The Eleventh Circuit panel unanimously affirmed. It concluded that the franchise agreement unambiguously gave Safemark permission to send faxes about items for purchase to be used in the plaintiffs’ hotels. In doing so, it disregarded the subjective understanding of one of the plaintiff’s agents, who testified that the faxes were not solicited. Instead of relying on a person’s subjective understanding, the Eleventh Circuit looked at the objective scope of the franchise agreement.

The court also addressed the effect of the repeal of the so-called “solicited fax rule.” The upshot is that the rule is a dead letter in the Eleventh Circuit. The rule formerly required that even solicited faxes include instructions for opting out (47 C.F.R. § 64.1200(a)(4)(iv)). But the Federal Communications Commission eliminated the rule by an order issued in November 2018, and that order was published in the Federal Register in March 2019. The Eleventh Circuit held that the elimination of the solicited-fax rule applies retroactively. It noted that the FCC had revoked the rule because courts of appeal had found it unlawful, and it found no reason why an unlawful rule should be enforced.

There are two TCPA takeaways:

  • Gorss is another example of how useful effective consent can be as a defense in TCPA cases. In particular, it illustrates the value of broad consent (i.e., communications from a party or any of its affiliates) contained in the relationship-defining contract (i.e., the franchise agreement). Prudent companies may consider auditing their agreements to ensure that consent to receive communications is broadly drawn.
  • This case also illustrates the value of consent at the class-certification stage, independent of the merits. While the Eleventh Circuit did not reach the certification issue, the district court denied class certification because of individualized issues relating to consent. A consent regime can force plaintiffs into taking individualized approaches to avoid the effect of written consent — such as relying on a class representative’s or putative class member’s subjective understanding of what the consent covered. These attempts at avoiding unambiguous consent can make class certification impossible.

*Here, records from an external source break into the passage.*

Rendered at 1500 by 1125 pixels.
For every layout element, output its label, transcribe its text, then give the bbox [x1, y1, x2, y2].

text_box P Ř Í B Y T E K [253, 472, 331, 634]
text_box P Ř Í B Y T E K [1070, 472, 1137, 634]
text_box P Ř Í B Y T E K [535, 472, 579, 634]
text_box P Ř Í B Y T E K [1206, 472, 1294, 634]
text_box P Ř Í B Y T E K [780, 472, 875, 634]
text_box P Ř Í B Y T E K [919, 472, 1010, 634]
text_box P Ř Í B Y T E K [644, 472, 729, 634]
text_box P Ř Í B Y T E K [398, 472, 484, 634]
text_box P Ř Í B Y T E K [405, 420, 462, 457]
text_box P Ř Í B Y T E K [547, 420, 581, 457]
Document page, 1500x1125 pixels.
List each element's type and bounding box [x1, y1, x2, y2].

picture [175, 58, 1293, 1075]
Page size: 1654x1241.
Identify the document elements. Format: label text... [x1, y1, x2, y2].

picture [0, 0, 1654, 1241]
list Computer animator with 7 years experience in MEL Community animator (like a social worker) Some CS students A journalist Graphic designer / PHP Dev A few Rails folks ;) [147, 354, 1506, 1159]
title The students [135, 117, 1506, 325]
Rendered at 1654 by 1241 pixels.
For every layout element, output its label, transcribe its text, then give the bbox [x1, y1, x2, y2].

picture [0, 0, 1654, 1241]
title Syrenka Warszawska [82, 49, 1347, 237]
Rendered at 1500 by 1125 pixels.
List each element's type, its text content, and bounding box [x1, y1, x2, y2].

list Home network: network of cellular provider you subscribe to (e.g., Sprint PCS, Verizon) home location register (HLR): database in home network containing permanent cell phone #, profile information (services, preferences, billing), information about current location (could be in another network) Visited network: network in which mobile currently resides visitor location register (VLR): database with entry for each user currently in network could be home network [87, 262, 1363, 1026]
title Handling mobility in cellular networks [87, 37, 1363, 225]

Gorss also presents two interesting points of appellate practice:

  • In a quirk of appellate opinion writing, Judge William Pryor also authored a concurrence to his unanimous panel opinion, and both of the other judges on the panel joined it, too. The concurrence addresses an issue raised in the appeal but not necessary to the result —namely, the meaning of the Hobbs Act’s grant of “exclusive jurisdiction” to the circuit courts to adjudicate the validity of certain agency orders (28 U.S.C. § 2342). The concurrence takes the position that the Hobbs Act narrowly forbids parties from directly challenging the validity of agency orders, but does not require that district courts treat such orders as binding precedent. The concurrence also invites a challenge to existing Eleventh Circuit cases that take a broader view of the Hobbs Act and outlines problems with that broad view. The 14-page concurrence addresses issues too detailed for this post, but it is gratifying to see judges writing opinions that clearly state “this part is law” and “this part is dicta.”
  • For practitioners in the Eleventh Circuit: The panel opinion and concurrence cite “Reading Law: The Interpretation of Legal Texts” by the late Justice Scalia and Bryan Garner seven times. Any book so prominently cited belongs on your shelf.